Practical: Discovering Fixed Ideas
Finding fixed ideas is both a sport and an art, and not at all a rote procedure. The key way of tracking down the actual fixed ideas is by challenging any kind of logic your mind presents you with, demanding explanations and asking what is behind it. You need to be very direct and inquisitive. You don't waste time listening to stories or reactions that the mind throws up, you are after pieces of frozen logic. Some of the questions that can be useful for this are:
"What principle is behind that?"
You need to challenge or investigate the ideas you are most sure about, not the stuff you are aware of having problems and reactions about. These are some general questions that can be used to weed out fixed ideas:
- "What things do you say to put others in their place?"
- "Do you have ways of dominating others?"
- "Are there any ideas that make your life better?"
- "Are there things about which you are sure you are right?"
- "How do you prevent anybody else from getting the upper hand?"
- "What ideas and beliefs do you firmly consider to be true?"
- "What ideas are constantly with you in your life?"
- "What things in your life would you not be willing to change?"
- "What principles do you use in dealing with other people?"
- "What are your principles for evaluating things?"
- "What don't you want to get involved in? Why?"
- "What don't you like? Why?"
- "What is an acceptable level of activity? Why?"
- "What bothers you about others? Why?"
- "What routines do you follow in day to day life? Why?"
- "Is there anything you do to prove you are different?"
- "What basic ideas about life guarantee your personal survival?"
- "What do you use to make people feel sorry for you?"
- "What weaknesses have you shown to get people to do things for you?"
- "What must people think of you for you to feel alright about yourself?"
- "What ways do you get people to pay attention to you?"
You can also systematically go through what the you are doing in different aspects of your life.
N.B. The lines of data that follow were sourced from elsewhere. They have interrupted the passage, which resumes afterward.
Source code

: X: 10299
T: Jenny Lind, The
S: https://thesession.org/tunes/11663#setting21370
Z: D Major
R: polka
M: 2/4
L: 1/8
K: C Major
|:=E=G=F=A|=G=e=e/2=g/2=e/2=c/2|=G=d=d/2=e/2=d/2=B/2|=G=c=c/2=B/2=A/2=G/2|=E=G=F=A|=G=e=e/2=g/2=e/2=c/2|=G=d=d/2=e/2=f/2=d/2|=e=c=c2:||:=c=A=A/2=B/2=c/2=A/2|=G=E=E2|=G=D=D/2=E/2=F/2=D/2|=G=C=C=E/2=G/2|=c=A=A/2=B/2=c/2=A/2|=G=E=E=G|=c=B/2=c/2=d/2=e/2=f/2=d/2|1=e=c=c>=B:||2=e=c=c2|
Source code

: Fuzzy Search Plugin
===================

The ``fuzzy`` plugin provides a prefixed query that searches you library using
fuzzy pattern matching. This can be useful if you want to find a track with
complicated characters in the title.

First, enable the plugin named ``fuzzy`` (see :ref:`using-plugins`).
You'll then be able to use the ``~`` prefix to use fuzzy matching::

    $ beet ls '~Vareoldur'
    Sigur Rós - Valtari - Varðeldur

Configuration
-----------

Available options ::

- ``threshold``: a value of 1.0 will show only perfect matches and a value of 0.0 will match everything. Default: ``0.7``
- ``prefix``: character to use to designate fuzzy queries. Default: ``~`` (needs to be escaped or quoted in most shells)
Consider how you go about things, what your routines and operating principles are. Notice what you are avoiding and how. Notice what isn't subject to change. Dig into it.
If you get hold of a clear-cut fixed idea, that you can see is something you've been holding onto blindly as a safe solution, these are a series of questions you can ask to help you release it:
- What would (fixed idea) get a person into?
- What would (fixed idea) get a person out of?
- How would (fixed idea) help a person win?
- How would (fixed idea) make others lose?
- How would (fixed idea) give a person power?
- How would (fixed idea) make others less powerful?
- How would (fixed idea) make a person feel right?
- How would (fixed idea) make others feel wrong?
- What might be the advantages of (fixed idea)?
- What might be the disadvantages of (fixed idea)?
- How would (fixed idea) make a person feel strong?
- How would (fixed idea) make others feel weak? (or overwhelmed)
- How would (fixed idea) make a person feel in control?
- What is right about (fixed idea)?
- What could (fixed idea) be a solution for?
- What could (fixed idea) be used to justify?
- How would (fixed idea) aid a person's survival?
- How would (fixed idea) hinder the survival of others?
- How would (fixed idea) help a person to dominate others?
- How would (fixed idea) help a person escape the domination of others?
- How would (fixed idea) make a person feel free?
- How could (fixed idea) be used to enslave others?
- How could a person use (fixed idea) to help others realize they are wrong?
- How could a person use (fixed idea) to avoid the influence of others?
- What would (fixed idea) allow a person to do?
- What would (fixed idea) allow a person to have?
- What would (fixed idea) allow a person to be?
- What would (fixed idea) allow a person to produce?
- What would (fixed idea) allow a person to feel?
- What would (fixed idea) allow a person to sense?
- What would (fixed idea) allow a person to accomplish?